Job item:
Every entry is to be reproduced word for word, but the images are not.

Data for this task:
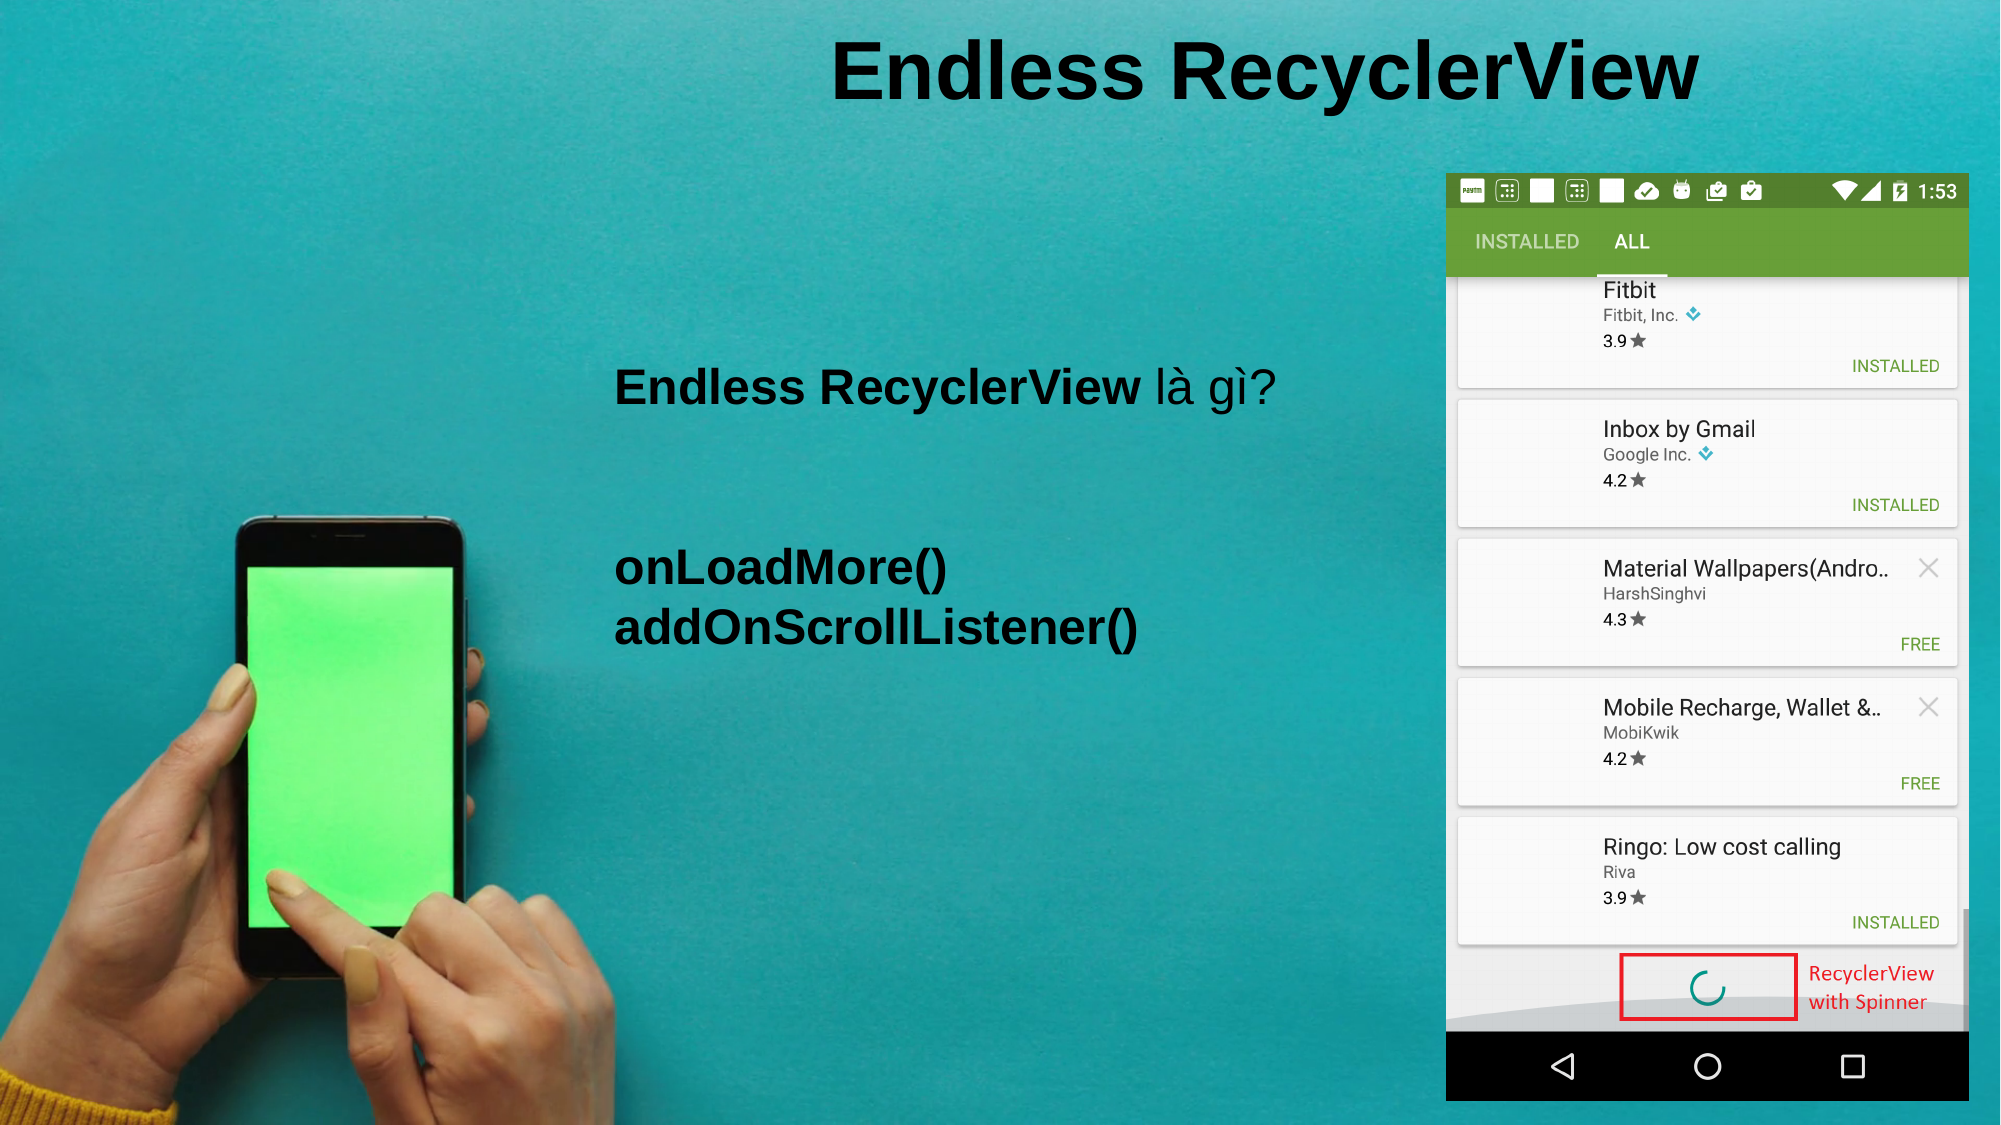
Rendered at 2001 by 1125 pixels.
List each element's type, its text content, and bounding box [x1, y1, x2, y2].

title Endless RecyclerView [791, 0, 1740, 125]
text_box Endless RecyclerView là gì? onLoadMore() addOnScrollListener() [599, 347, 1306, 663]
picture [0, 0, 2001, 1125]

Written answer:
Rendered at 2001 by 1125 pixels.
List each element's type, its text content, and bounding box [x1, y1, x2, y2].

title Endless RecyclerView [791, 0, 1740, 125]
text_box Endless RecyclerView là gì? onLoadMore() addOnScrollListener() [599, 347, 1306, 663]
picture [0, 0, 2001, 1125]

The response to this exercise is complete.